2014 GSA Annual Meeting in Vancouver, British Columbia (19–22 October 2014)

Paper No. 8-3
Presentation Time: 8:45 AM

MAKING THE MOST OF PLACE-BASED INFORMAL SCIENCE EDUCATION


ITO, Emi, Earth Sciences and Limnological Research Center, University of Minnesota, 116 Church Street, SE, Minneapolis, MN 55455, DALBOTTEN, Diana, National Center for Earth-surface Dynamics, St. Anthony Falls Laboratory, University of Minnesota, 2 Third Ave. SE, Minneapolis, MN 55414, PELLERIN, Holly, National Center for Earth-surface Dynamics, University of Minnesota, 2 3rd Av SE, Minneapolis, MN 55414, HOWES, Thomas, Fond du Lac Reservation Resource Management Division, 1720 Big Lake Rd, Cloquet, MN 55720, MYRBO, Amy, LacCore/CSDCO, Department of Earth Sciences, University of Minnesota, 500 Pillsbury Dr. SE, Minneapolis, MN 55455 and CAKICI, Hanife, Humphrey School of Public Affairs, University of Minnesota, 301 19th Ave. S, Minneapolis, MN 55455

From our first informal science education program, gidakiimanaaniwigamigcamps started in 2003 with Fond du Lac Band of Lake Superior Chippewa, we used a place-based approach, collaboratively designing activities with local middle- and high-school teachers and tribal elders. We held camps on the reservation, looked at seasonal changes on the reservation, and studied other science topics. The students enjoyed coming to the camps and the teachers took the ownership of designing curriculum, but the students were passive participants.

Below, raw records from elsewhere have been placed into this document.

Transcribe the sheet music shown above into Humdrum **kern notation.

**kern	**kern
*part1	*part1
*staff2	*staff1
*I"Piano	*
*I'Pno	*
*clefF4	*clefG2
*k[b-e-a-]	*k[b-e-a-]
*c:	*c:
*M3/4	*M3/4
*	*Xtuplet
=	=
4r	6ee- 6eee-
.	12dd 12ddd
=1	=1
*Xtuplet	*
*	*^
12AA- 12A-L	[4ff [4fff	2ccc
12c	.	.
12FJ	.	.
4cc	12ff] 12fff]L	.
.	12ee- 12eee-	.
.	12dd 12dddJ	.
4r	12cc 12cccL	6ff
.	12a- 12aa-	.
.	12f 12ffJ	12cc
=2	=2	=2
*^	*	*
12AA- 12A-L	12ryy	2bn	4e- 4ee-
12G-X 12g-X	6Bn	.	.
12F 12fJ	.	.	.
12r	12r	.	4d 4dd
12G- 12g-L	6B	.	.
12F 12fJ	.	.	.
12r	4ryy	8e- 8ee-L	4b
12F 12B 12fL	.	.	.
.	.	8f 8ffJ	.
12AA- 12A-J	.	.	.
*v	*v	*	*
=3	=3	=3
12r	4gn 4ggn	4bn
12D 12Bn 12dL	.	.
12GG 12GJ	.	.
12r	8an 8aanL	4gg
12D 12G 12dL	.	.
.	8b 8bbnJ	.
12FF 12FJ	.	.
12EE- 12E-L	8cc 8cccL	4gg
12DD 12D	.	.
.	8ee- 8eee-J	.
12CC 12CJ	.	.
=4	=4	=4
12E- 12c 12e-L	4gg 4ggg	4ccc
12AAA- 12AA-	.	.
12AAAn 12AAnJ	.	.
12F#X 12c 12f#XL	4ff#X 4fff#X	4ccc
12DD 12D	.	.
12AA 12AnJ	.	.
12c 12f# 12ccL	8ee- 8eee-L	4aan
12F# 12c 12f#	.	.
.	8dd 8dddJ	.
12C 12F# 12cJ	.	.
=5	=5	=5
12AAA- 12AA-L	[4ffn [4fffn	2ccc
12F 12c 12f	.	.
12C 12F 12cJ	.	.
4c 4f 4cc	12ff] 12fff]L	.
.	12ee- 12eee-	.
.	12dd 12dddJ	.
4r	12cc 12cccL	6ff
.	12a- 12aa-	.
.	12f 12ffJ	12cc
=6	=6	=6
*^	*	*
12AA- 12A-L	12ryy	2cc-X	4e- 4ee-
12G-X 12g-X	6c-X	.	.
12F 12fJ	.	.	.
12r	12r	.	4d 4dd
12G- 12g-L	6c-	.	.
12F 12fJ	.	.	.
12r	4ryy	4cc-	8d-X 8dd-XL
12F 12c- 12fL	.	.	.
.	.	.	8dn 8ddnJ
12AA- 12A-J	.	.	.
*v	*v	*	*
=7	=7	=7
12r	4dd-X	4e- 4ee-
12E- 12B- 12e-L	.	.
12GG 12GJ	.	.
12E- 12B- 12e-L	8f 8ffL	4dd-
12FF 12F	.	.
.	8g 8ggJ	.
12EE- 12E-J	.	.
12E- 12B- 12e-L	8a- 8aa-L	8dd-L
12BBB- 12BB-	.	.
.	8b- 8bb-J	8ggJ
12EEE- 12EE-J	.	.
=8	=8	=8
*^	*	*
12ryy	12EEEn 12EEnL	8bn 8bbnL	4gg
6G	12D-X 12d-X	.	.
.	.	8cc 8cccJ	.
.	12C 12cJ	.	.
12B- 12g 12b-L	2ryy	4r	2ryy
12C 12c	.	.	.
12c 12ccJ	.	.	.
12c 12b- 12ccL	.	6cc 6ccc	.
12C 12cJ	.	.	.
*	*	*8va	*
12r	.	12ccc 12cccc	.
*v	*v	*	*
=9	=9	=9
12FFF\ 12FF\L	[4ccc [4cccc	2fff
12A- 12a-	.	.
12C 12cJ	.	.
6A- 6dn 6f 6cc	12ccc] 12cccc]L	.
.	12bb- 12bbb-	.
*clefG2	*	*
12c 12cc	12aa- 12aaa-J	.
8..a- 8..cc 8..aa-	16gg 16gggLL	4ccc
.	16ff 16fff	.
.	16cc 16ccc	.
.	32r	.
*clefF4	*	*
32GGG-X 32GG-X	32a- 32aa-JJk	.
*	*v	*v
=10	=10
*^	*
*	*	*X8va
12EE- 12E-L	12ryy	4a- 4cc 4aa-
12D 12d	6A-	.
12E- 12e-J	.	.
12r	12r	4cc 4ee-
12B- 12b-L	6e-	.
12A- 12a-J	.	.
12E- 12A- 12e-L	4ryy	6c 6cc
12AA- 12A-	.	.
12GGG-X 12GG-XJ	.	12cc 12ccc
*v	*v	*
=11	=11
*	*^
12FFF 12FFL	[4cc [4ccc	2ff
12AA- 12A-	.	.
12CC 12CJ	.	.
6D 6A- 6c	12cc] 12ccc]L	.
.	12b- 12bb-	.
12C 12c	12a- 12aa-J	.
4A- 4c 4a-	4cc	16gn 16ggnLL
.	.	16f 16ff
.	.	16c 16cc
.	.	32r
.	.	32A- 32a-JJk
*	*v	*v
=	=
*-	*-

Our next informal education program, manoomin, focused on a highly place-based research project on a topic developed in conjunction with the reservation. We hoped that this place-based focus on a culturally important natural resource, wild rice, will increase student motivation to graduate from high school, attend college and pursue STEM careers. Our scientific research program, overambitious in retrospect, was to investigate the past, present and future condition of wild rice on the reservation. Although we were unable to fully complete the research agenda over the course of the camps at the level we originally conceived, individual interviews by the external evaluator showed that students felt that they were actively involved in an ongoing research program and nearly all reported gaining self-confidence to pursue a career in science, and stated a desired to obtain a college degree. Moreover, the topic of wild rice is so central to the community’s identity that students felt that they were contributing to their community by doing this research. The actual scientific research program has now moved beyond the Manoomin Science Camps and is being conducted through a partnership that developed between researchers at Fond du Lac Resource Management Division (FDLRMD) and University of Minnesota (UMN). The trust that was built between the researchers has also resulted in FDLRMD requesting that UMN start a Professional Master’s Degree Program in Tribal Resource Management.

We are now embarking on a new informal education program, Niizho Bimaadiziwin (Walking in Two Worlds), to further test the idea that a program that involves collaborative partnership among tribal resource managers, local teachers and university researchers is a model that can be adopted easily by other tribes.